Page text data extracted
══════

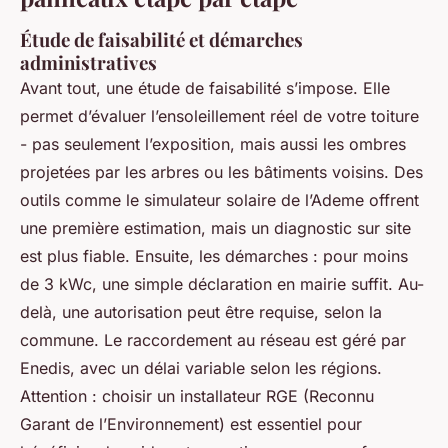
Étude de faisabilité et démarches
administratives
Avant tout, une étude de faisabilité s’impose. Elle
permet d’évaluer l’ensoleillement réel de votre toiture
- pas seulement l’exposition, mais aussi les ombres
projetées par les arbres ou les bâtiments voisins. Des
outils comme le simulateur solaire de l’Ademe offrent
une première estimation, mais un diagnostic sur site
est plus fiable. Ensuite, les démarches : pour moins
de 3 kWc, une simple déclaration en mairie suffit. Au-
delà, une autorisation peut être requise, selon la
commune. Le raccordement au réseau est géré par
Enedis, avec un délai variable selon les régions.
Attention : choisir un installateur RGE (Reconnu
Garant de l’Environnement) est essentiel pour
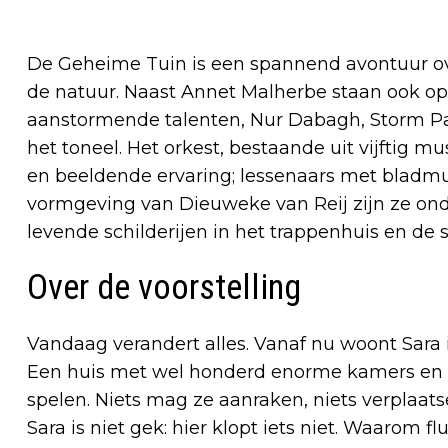
De Geheime Tuin is een spannend avontuur ove
de natuur. Naast Annet Malherbe staan ook op
aanstormende talenten, Nur Dabagh, Storm Pa
het toneel. Het orkest, bestaande uit vijftig 
en beeldende ervaring; lessenaars met bladmuz
vormgeving van Dieuweke van Reij zijn ze on
levende schilderijen in het trappenhuis en de
Over de voorstelling
Vandaag verandert alles. Vanaf nu woont Sara 
Een huis met wel honderd enorme kamers en
spelen. Niets mag ze aanraken, niets verplaatsen
Sara is niet gek: hier klopt iets niet. Waarom 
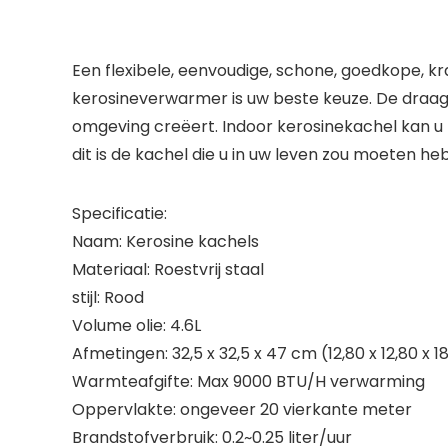
Een flexibele, eenvoudige, schone, goedkope, kra
kerosineverwarmer is uw beste keuze. De dra
omgeving creëert. Indoor kerosinekachel kan u 
dit is de kachel die u in uw leven zou moeten he
Specificatie:
Naam: Kerosine kachels
Materiaal: Roestvrij staal
stijl: Rood
Volume olie: 4.6L
Afmetingen: 32,5 x 32,5 x 47 cm (12,80 x 12,80 x 1
Warmteafgifte: Max 9000 BTU/H verwarming
Oppervlakte: ongeveer 20 vierkante meter
Brandstofverbruik: 0.2~0.25 liter/uur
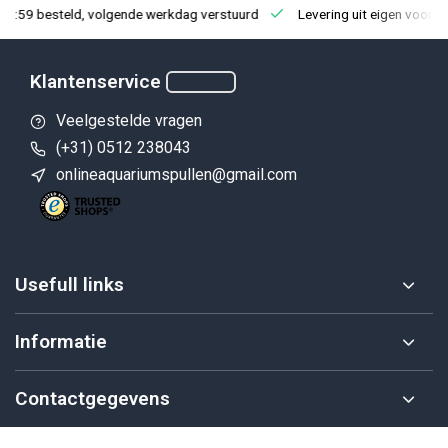
23:59 besteld, volgende werkdag verstuurd
Levering uit eigen voorra
Klantenservice
Veelgestelde vragen
(+31) 0512 238043
onlineaquariumspullen@gmail.com
Usefull links
Informatie
Contactgegevens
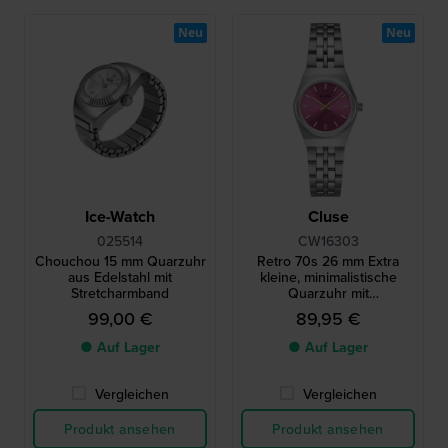
Neu
Neu
Ice-Watch
Cluse
025514
CW16303
Chouchou 15 mm Quarzuhr
Retro 70s 26 mm Extra
aus Edelstahl mit
kleine, minimalistische
Stretcharmband
Quarzuhr mit
Edelstahlarmband
99,00 €
89,95 €
● Auf Lager
● Auf Lager
Vergleichen
Vergleichen
Produkt ansehen
Produkt ansehen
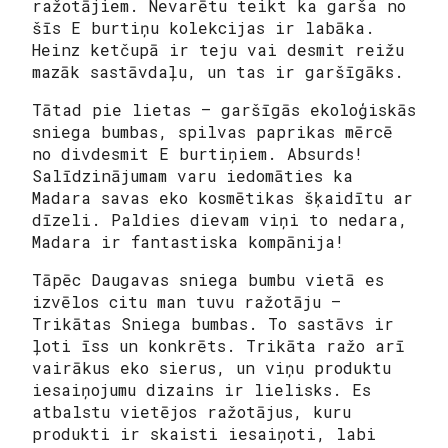
ražotājiem. Nevarētu teikt ka garša no
šīs E burtiņu kolekcijas ir labāka.
Heinz ketčupā ir teju vai desmit reižu
mazāk sastāvdaļu, un tas ir garšīgāks.
Tātad pie lietas – garšīgās ekoloģiskās
sniega bumbas, spilvas paprikas mērcē
no divdesmit E burtiņiem. Absurds!
Salīdzinājumam varu iedomāties ka
Madara savas eko kosmētikas šķaidītu ar
dīzeli. Paldies dievam viņi to nedara,
Madara ir fantastiska kompānija!
Tāpēc Daugavas sniega bumbu vietā es
izvēlos citu man tuvu ražotāju –
Trikātas Sniega bumbas. To sastāvs ir
ļoti īss un konkrēts. Trikāta ražo arī
vairākus eko sierus, un viņu produktu
iesaiņojumu dizains ir lielisks. Es
atbalstu vietējos ražotājus, kuru
produkti ir skaisti iesaiņoti, labi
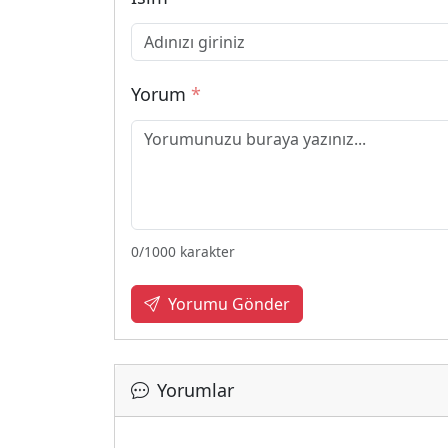
Yorum
*
0
/1000 karakter
Yorumu Gönder
Yorumlar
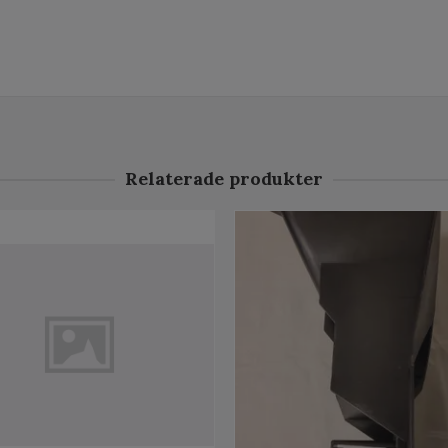
Relaterade produkter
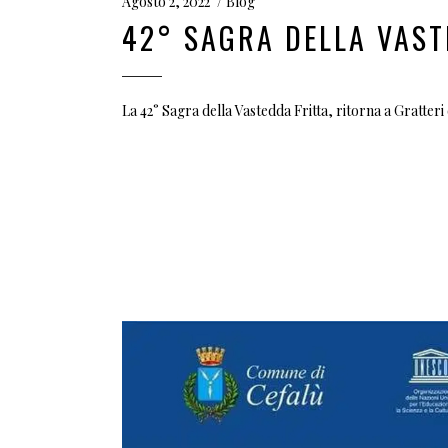
Agosto 2, 2022
Blog
42° SAGRA DELLA VAST
La 42° Sagra della Vastedda Fritta, ritorna a Gratter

══════

> HOW TO COMPLETE THIS TASK
Pull out every line of text in the material above, character for character. Leave the pictures out of your answer.

> OUTPUT OF THE EXERCISE
Étude de faisabilité et démarches
administratives
Avant tout, une étude de faisabilité s’impose. Elle
permet d’évaluer l’ensoleillement réel de votre toiture
- pas seulement l’exposition, mais aussi les ombres
projetées par les arbres ou les bâtiments voisins. Des
outils comme le simulateur solaire de l’Ademe offrent
une première estimation, mais un diagnostic sur site
est plus fiable. Ensuite, les démarches : pour moins
de 3 kWc, une simple déclaration en mairie suffit. Au-
delà, une autorisation peut être requise, selon la
commune. Le raccordement au réseau est géré par
Enedis, avec un délai variable selon les régions.
Attention : choisir un installateur RGE (Reconnu
Garant de l’Environnement) est essentiel pour
De Geheime Tuin is een spannend avontuur ove
de natuur. Naast Annet Malherbe staan ook op
aanstormende talenten, Nur Dabagh, Storm Pa
het toneel. Het orkest, bestaande uit vijftig 
en beeldende ervaring; lessenaars met bladmuz
vormgeving van Dieuweke van Reij zijn ze on
levende schilderijen in het trappenhuis en de
Over de voorstelling
Vandaag verandert alles. Vanaf nu woont Sara 
Een huis met wel honderd enorme kamers en
spelen. Niets mag ze aanraken, niets verplaatsen
Sara is niet gek: hier klopt iets niet. Waarom 
Een flexibele, eenvoudige, schone, goedkope, kra
kerosineverwarmer is uw beste keuze. De dra
omgeving creëert. Indoor kerosinekachel kan u 
dit is de kachel die u in uw leven zou moeten he
Specificatie:
Naam: Kerosine kachels
Materiaal: Roestvrij staal
stijl: Rood
Volume olie: 4.6L
Afmetingen: 32,5 x 32,5 x 47 cm (12,80 x 12,80 x 1
Warmteafgifte: Max 9000 BTU/H verwarming
Oppervlakte: ongeveer 20 vierkante meter
Brandstofverbruik: 0.2~0.25 liter/uur
23:59 besteld, volgende werkdag verstuurd
Levering uit eigen voorra
Klantenservice
Veelgestelde vragen
(+31) 0512 238043
onlineaquariumspullen@gmail.com
Usefull links
Informatie
Contactgegevens
Neu
Neu
Ice-Watch
Cluse
025514
CW16303
Chouchou 15 mm Quarzuhr
Retro 70s 26 mm Extra
aus Edelstahl mit
kleine, minimalistische
Stretcharmband
Quarzuhr mit
Edelstahlarmband
99,00 €
89,95 €
● Auf Lager
● Auf Lager
Vergleichen
Vergleichen
Produkt ansehen
Produkt ansehen
ražotājiem. Nevarētu teikt ka garša no
šīs E burtiņu kolekcijas ir labāka.
Heinz ketčupā ir teju vai desmit reižu
mazāk sastāvdaļu, un tas ir garšīgāks.
Tātad pie lietas – garšīgās ekoloģiskās
sniega bumbas, spilvas paprikas mērcē
no divdesmit E burtiņiem. Absurds!
Salīdzinājumam varu iedomāties ka
Madara savas eko kosmētikas šķaidītu ar
dīzeli. Paldies dievam viņi to nedara,
Madara ir fantastiska kompānija!
Tāpēc Daugavas sniega bumbu vietā es
izvēlos citu man tuvu ražotāju –
Trikātas Sniega bumbas. To sastāvs ir
ļoti īss un konkrēts. Trikāta ražo arī
vairākus eko sierus, un viņu produktu
iesaiņojumu dizains ir lielisks. Es
atbalstu vietējos ražotājus, kuru
produkti ir skaisti iesaiņoti, labi
Yorum
*
0
/1000 karakter
Yorumu Gönder
Yorumlar
Relaterade produkter
Agosto 2, 2022
Blog
42° SAGRA DELLA VAST
La 42° Sagra della Vastedda Fritta, ritorna a Gratter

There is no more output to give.